As he studied the window, he was still aware of her in his peripheral vision, standing in a pool of coloured light. He sensed rather than saw her shift her weight from one leg to the other, but otherwise she didn’t move. Curious now, he registered an impulse to turn and look at her – an impulse he nevertheless suppressed. He feared he might find her in a state of distress. People sometimes got emotional in cathedrals. He didn’t wish to feel either embarrassed or obligated, so Joe confined his attention to the window.
There was plenty to occupy his mind. The window was contemporary, with six lights, or panes of glass, separated by stone mullions. Each light represented one of the six days of the biblical creation. As the narrative moved from left to right, order emerged gradually from chaos. The design began with a dark, impressionistic evocation of the Almighty’s raw materials and ended with a teeming but pictorially precise timeline on the far right, depicting the natural history of the modern world, from Noah’s ark, descending via the dodo and Darwin’s giant tortoises, to what Joe took to be a representation of a polar bear on a shrinking ice-cap. In the background, waves of turquoise water curled like a nautilus shell, approached an emblematic land mass. Whether they represented the normal motion of the sea or a tsunami, there was no way of knowing.
Colourful and comprehensive, Joe decided, but certainly not cosy. Belatedly, he noticed a caption pieced out of coloured glass running underneath the six pictures: And the spirit of God moved upon the face of the waters.
He was relieved the artist had ignored advice to be fruitful and multiply; pleased that there was no exhortation to subdue the Earth or claim dominion over every living thing. Just the simple (and enigmatic) statement: And the spirit of God moved upon the face of the waters, underneath a series of illustrations that began and ended with a disturbing evocation of watery chaos. Joe found himself wondering whether the artist was a Christian. The window didn’t exactly toe the party line.
As if she’d read his thoughts, the woman suddenly turned to him and said, ‘Are you here because you believe? Or because it looked like rain?’
Surprised to be addressed, Joe was caught off-guard by the question. He was also thrown by his inability to place the woman’s age. She was no longer young – her red hair was greying at the temples – but her large brown eyes were bright as a child’s and her high forehead unlined. Joe tried to recall why he’d stepped into the cathedral. A sense of cultural duty, he supposed. No visit to this city was complete apparently without a visit to its cathedral. He thought that might have been his motive. Then he remembered Monika and his irrational desire to light a candle for her, before her own light was extinguished and he said, ‘I’m about to become a father.’
‘No… I didn’t mean it like that. My ex-wife is dying and our daughter is about to become my responsibility. I’ve barely seen her since she was a baby.’
‘How old is she?’
The woman’s eyes widened. ‘Good grief! Poor kid... And poor you.’
‘I’m very sorry about your wife.’
‘Ex-wife. We parted shortly after the baby – our daughter – was born… Actually, I came in here to light candles for them both. And – well, to have a look round. I’ve never been here before.’
‘So… you are a believer?’
‘I’m a scientist.’
She tilted her head to one side and regarded him. ‘Forgive me, but I don’t think you’ve actually answered my question.’
He smiled but didn’t meet her eye. ‘I believe in science. But if you’re asking me if I believe in God – any god – then I would have to say no.’ He gazed up at the window. ‘But I envy those who do. Who can.’
‘Because if you believe, the story – the story of our planet – makes some kind of sense.

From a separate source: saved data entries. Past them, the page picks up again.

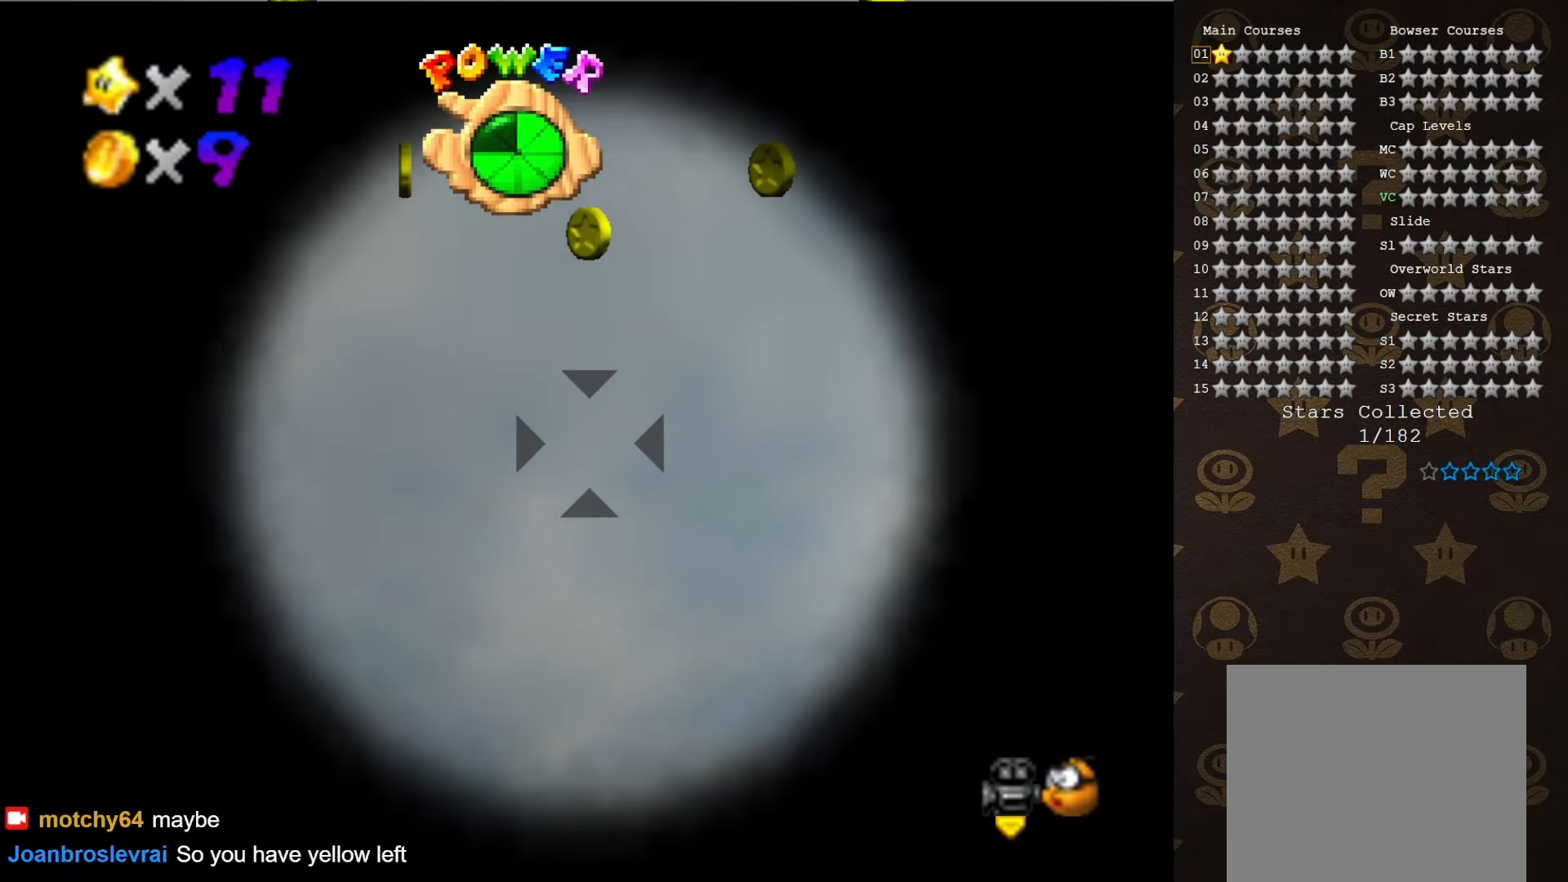
{"buttons": [], "left_stick": "center", "events": []}
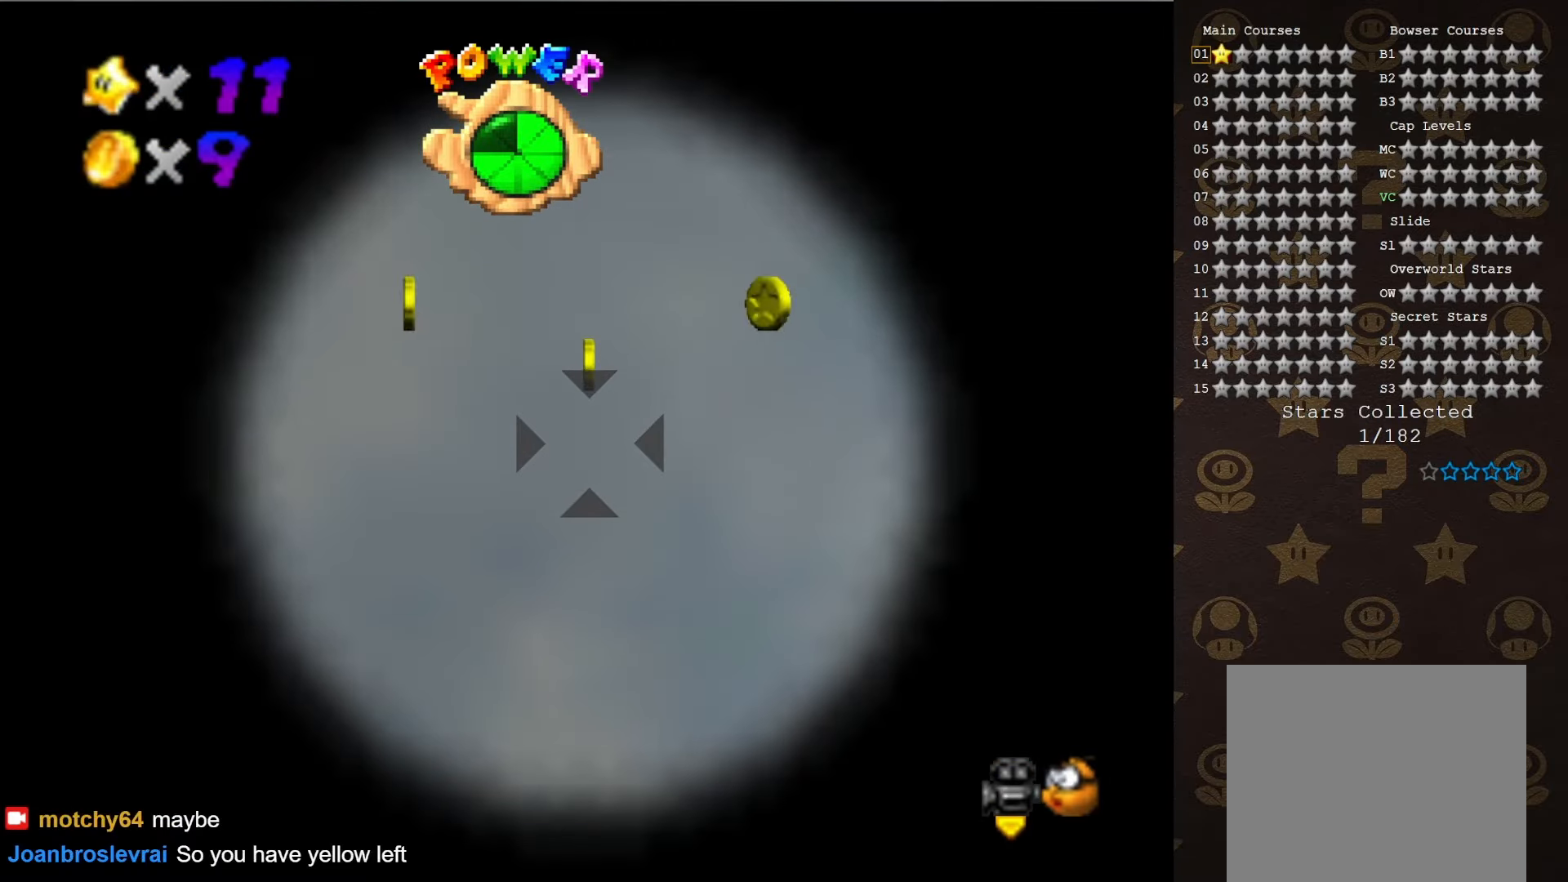
{"buttons": [], "left_stick": "center", "events": []}
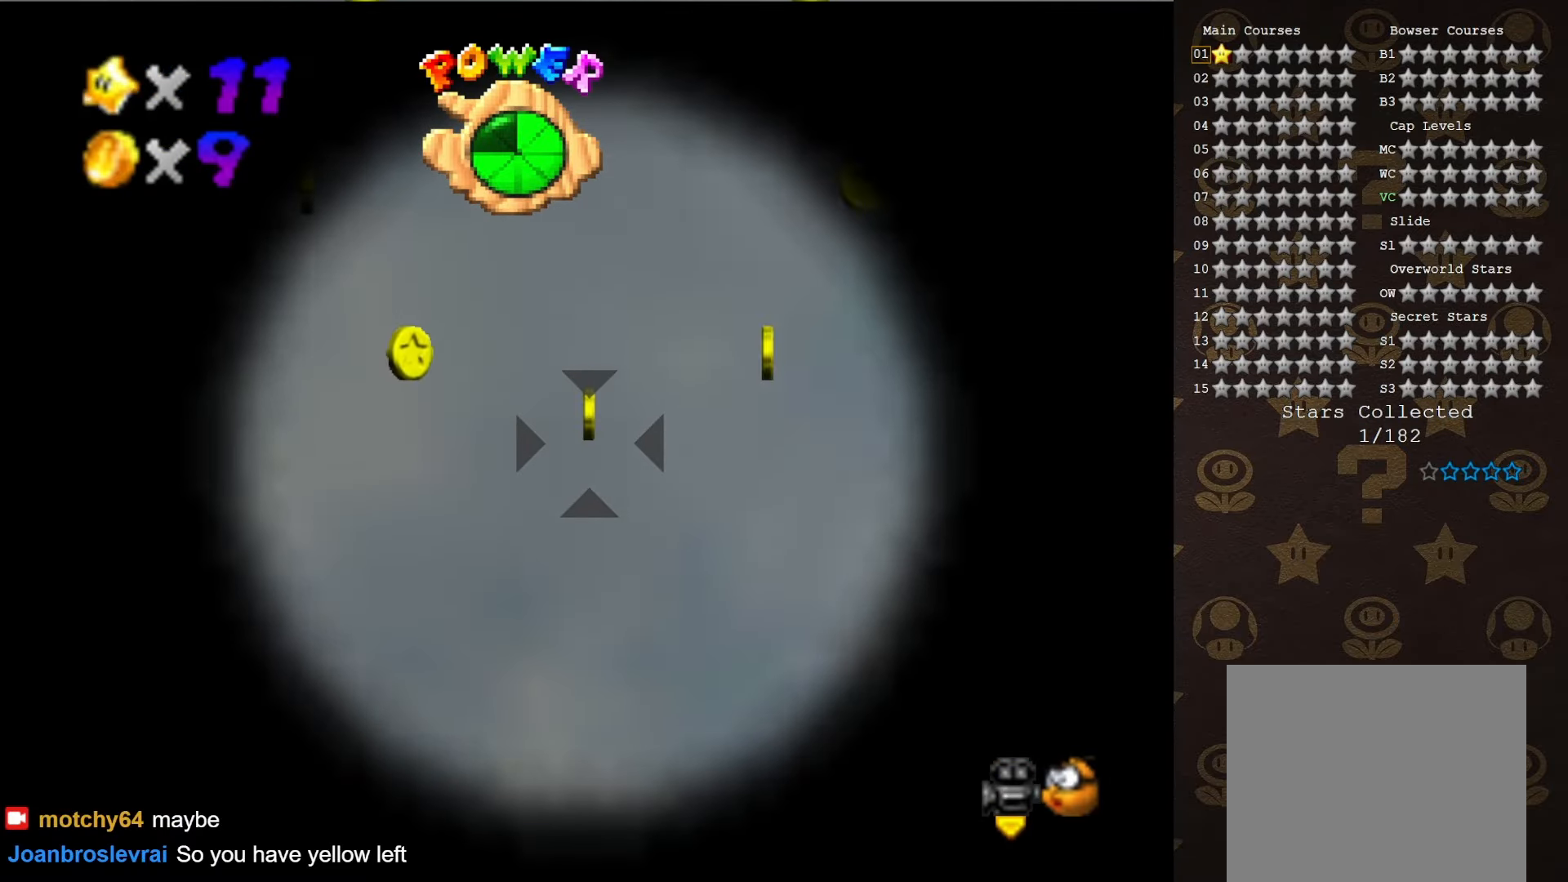
{"buttons": [], "left_stick": "center", "events": []}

Why there’s something, rather than nothing. The story has a beginning and an end – if you believe in the day of Judgement. Heaven. Hell.’
The woman frowned. ‘But don’t scientists have a beginning too? The Big Bang? And as for ending – well, isn’t there supposed to be a “Complete Theory of Everything” now? That must surely include the dénouement? Stephen Hawking in the library with all the suspects and a solution.’
As he laughed softly, the woman saw the strain drop away from his drawn face. He suddenly looked much younger. She wondered if she’d somehow rendered him some small service and felt glad.
‘I don’t think any Theory of Everything will tell us what created the circumstances that led to the Big Bang, any more than a Christian theologian can tell us who created God.’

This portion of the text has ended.